(Keypoint text descriptions)
◆ ◆ ◆ ◆ ◆
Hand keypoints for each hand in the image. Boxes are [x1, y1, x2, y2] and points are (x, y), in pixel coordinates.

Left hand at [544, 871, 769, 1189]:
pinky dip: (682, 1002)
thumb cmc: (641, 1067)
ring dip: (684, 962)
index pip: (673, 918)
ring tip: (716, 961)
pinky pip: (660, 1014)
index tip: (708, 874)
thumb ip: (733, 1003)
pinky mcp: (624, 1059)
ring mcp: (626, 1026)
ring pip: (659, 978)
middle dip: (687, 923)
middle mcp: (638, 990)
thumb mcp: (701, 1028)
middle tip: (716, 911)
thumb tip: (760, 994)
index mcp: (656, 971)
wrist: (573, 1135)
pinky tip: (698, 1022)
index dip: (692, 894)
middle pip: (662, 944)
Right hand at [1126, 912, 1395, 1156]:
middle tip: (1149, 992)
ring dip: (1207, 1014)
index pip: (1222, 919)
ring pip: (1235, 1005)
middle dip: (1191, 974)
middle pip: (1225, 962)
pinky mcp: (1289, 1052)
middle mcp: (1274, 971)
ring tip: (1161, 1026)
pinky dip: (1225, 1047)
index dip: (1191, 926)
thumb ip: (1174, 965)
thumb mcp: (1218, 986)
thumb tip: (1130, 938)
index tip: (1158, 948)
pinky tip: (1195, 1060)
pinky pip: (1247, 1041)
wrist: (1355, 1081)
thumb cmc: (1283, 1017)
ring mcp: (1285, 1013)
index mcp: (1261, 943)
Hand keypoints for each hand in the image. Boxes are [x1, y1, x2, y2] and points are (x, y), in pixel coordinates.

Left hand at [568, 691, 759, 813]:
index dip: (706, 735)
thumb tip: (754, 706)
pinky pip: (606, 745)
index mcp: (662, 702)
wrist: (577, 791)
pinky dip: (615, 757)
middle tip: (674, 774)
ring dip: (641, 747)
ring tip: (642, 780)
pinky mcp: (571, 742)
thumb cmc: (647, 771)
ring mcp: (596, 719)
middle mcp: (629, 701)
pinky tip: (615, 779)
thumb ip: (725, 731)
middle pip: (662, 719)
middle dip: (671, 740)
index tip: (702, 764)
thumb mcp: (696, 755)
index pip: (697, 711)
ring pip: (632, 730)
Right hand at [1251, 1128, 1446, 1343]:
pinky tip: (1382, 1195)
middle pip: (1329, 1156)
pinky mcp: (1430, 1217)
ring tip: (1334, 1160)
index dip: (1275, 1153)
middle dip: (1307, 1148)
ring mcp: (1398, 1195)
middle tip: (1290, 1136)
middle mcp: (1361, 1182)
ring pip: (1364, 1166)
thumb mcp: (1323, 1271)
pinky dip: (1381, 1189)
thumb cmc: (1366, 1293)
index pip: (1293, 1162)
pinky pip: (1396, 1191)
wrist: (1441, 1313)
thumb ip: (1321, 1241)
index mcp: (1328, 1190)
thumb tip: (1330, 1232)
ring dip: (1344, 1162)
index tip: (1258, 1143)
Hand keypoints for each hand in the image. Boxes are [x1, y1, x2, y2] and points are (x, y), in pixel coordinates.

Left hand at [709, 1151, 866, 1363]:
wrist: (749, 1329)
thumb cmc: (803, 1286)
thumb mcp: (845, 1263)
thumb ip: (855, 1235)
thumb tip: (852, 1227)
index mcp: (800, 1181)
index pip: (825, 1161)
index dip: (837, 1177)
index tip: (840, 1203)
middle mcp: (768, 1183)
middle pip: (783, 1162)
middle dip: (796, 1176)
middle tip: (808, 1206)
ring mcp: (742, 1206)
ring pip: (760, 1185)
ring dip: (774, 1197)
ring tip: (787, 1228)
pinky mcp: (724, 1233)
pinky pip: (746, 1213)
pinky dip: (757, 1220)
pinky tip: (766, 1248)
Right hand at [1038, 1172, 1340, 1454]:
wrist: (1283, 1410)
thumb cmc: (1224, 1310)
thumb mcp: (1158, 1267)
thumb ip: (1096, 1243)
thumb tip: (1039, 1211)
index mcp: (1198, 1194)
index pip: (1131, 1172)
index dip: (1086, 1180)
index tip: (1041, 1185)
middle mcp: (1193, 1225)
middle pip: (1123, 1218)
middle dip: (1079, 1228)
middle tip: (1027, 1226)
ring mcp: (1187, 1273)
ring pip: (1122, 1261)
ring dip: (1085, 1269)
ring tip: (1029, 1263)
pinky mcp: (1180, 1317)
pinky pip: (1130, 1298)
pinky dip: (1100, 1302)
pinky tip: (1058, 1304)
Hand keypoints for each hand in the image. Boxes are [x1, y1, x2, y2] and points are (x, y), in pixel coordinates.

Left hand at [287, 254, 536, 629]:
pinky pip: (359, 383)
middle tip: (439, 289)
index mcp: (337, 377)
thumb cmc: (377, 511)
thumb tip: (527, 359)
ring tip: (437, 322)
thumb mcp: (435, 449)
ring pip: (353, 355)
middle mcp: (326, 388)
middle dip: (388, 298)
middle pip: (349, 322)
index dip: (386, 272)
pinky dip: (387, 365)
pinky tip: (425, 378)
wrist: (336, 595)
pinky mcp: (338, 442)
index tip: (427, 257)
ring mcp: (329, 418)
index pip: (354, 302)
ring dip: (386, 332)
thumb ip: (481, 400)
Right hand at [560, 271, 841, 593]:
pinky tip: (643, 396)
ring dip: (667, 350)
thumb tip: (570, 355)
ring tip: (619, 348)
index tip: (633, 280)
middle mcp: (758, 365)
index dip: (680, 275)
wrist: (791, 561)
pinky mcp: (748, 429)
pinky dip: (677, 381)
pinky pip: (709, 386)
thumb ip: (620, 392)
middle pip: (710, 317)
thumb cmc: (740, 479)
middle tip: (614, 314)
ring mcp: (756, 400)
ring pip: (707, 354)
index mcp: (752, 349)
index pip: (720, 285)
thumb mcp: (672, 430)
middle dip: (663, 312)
◆ ◆ ◆ ◆ ◆
Your reply should repeat the entries above in full, with every character intact.

Hand keypoints for each hand in the image. Boxes are [x1, y1, x2, y2] and points are (x, y), in pixel coordinates.

Left hand at [544, 871, 769, 1189]:
pinky dip: (682, 1002)
thumb cmc: (641, 1067)
ring dip: (684, 962)
index pip: (673, 918)
ring tip: (716, 961)
pinky pip: (660, 1014)
index tip: (708, 874)
thumb ip: (733, 1003)
pinky mcp: (624, 1059)
ring mcp: (626, 1026)
ring pip: (659, 978)
middle dip: (687, 923)
middle mcp: (638, 990)
thumb mcp: (701, 1028)
middle tip: (716, 911)
thumb tip: (760, 994)
index mcp: (656, 971)
wrist: (573, 1135)
pinky tip: (698, 1022)
index dip: (692, 894)
middle pip: (662, 944)
Right hand at [1126, 912, 1395, 1156]:
middle tip: (1149, 992)
ring dip: (1207, 1014)
index pip: (1222, 919)
ring pip: (1235, 1005)
middle dip: (1191, 974)
middle pip: (1225, 962)
pinky mcp: (1289, 1052)
middle mcp: (1274, 971)
ring tip: (1161, 1026)
pinky dip: (1225, 1047)
index dip: (1191, 926)
thumb ip: (1174, 965)
thumb mcp: (1218, 986)
thumb tip: (1130, 938)
index tip: (1158, 948)
pinky tip: (1195, 1060)
pinky pip: (1247, 1041)
wrist: (1355, 1081)
thumb cmc: (1283, 1017)
ring mcp: (1285, 1013)
index mcp: (1261, 943)
Hand keypoints for each hand in the image. Boxes are [x1, y1, x2, y2] and points are (x, y), in pixel coordinates.

Left hand at [568, 691, 759, 813]:
index dip: (706, 735)
thumb tip: (754, 706)
pinky pip: (606, 745)
index mcp: (662, 702)
wrist: (577, 791)
pinky dip: (615, 757)
middle tip: (674, 774)
ring dip: (641, 747)
ring tip: (642, 780)
pinky mcp: (571, 742)
thumb cmc: (647, 771)
ring mcp: (596, 719)
middle mcp: (629, 701)
pinky tip: (615, 779)
thumb ip: (725, 731)
middle pip: (662, 719)
middle dip: (671, 740)
index tip: (702, 764)
thumb mcp: (696, 755)
index pip: (697, 711)
ring pip: (632, 730)
Right hand at [1251, 1128, 1446, 1343]:
pinky tip: (1382, 1195)
middle pip: (1329, 1156)
pinky mcp: (1430, 1217)
ring tip: (1334, 1160)
index dip: (1275, 1153)
middle dip: (1307, 1148)
ring mcp: (1398, 1195)
middle tip: (1290, 1136)
middle mcp: (1361, 1182)
ring pip: (1364, 1166)
thumb mcp: (1323, 1271)
pinky dip: (1381, 1189)
thumb cmc: (1366, 1293)
index pip: (1293, 1162)
pinky pip: (1396, 1191)
wrist: (1441, 1313)
thumb ip: (1321, 1241)
index mcp: (1328, 1190)
thumb tip: (1330, 1232)
ring dip: (1344, 1162)
index tip: (1258, 1143)
Hand keypoints for each hand in the image. Boxes are [x1, y1, x2, y2] and points are (x, y), in pixel coordinates.

Left hand at [709, 1151, 866, 1363]:
wrist: (749, 1329)
thumb cmc: (803, 1286)
thumb mcp: (845, 1263)
thumb ip: (855, 1235)
thumb tip: (852, 1227)
index mcp: (800, 1181)
index pip: (825, 1161)
index dip: (837, 1177)
index tip: (840, 1203)
middle mcp: (768, 1183)
middle pip: (783, 1162)
middle dip: (796, 1176)
middle tip: (808, 1206)
ring mcp: (742, 1206)
ring pip: (760, 1185)
ring dip: (774, 1197)
ring tip: (787, 1228)
pinky mcp: (724, 1233)
pinky pip: (746, 1213)
pinky dip: (757, 1220)
pinky tip: (766, 1248)
Right hand at [1038, 1172, 1340, 1454]:
wrist: (1283, 1410)
thumb cmc: (1224, 1310)
thumb mcp: (1158, 1267)
thumb ip: (1096, 1243)
thumb tip: (1039, 1211)
index mcp: (1198, 1194)
index pip: (1131, 1172)
index dip: (1086, 1180)
index tip: (1041, 1185)
middle mcp: (1193, 1225)
middle pip: (1123, 1218)
middle dip: (1079, 1228)
middle tip: (1027, 1226)
ring mcp: (1187, 1273)
ring pip: (1122, 1261)
ring dip: (1085, 1269)
ring tip: (1029, 1263)
pinky mcp: (1180, 1317)
pinky pip: (1130, 1298)
pinky dip: (1100, 1302)
pinky tip: (1058, 1304)
Hand keypoints for each hand in the image. Boxes are [x1, y1, x2, y2] and points are (x, y), in pixel coordinates.

Left hand at [287, 254, 536, 629]:
pinky pip: (359, 383)
middle tip: (439, 289)
index mcp: (337, 377)
thumb cmc: (377, 511)
thumb tip: (527, 359)
ring tip: (437, 322)
thumb mcp: (435, 449)
ring pip: (353, 355)
middle mcp: (326, 388)
middle dip: (388, 298)
middle pip: (349, 322)
index dip: (386, 272)
pinky dip: (387, 365)
pinky tip: (425, 378)
wrist: (336, 595)
pinky mcp: (338, 442)
index tip: (427, 257)
ring mcp: (329, 418)
index pip: (354, 302)
ring dip: (386, 332)
thumb ip: (481, 400)
Right hand at [560, 271, 841, 593]:
pinky tip: (643, 396)
ring dip: (667, 350)
thumb tip: (570, 355)
ring tip: (619, 348)
index tip: (633, 280)
middle mcp: (758, 365)
index dip: (680, 275)
wrist: (791, 561)
pinky mcp: (748, 429)
pinky dip: (677, 381)
pinky pip: (709, 386)
thumb ip: (620, 392)
middle pip: (710, 317)
thumb cmc: (740, 479)
middle tip: (614, 314)
ring mcp: (756, 400)
ring pip: (707, 354)
index mcp: (752, 349)
index pip: (720, 285)
thumb mcp: (672, 430)
middle dip: (663, 312)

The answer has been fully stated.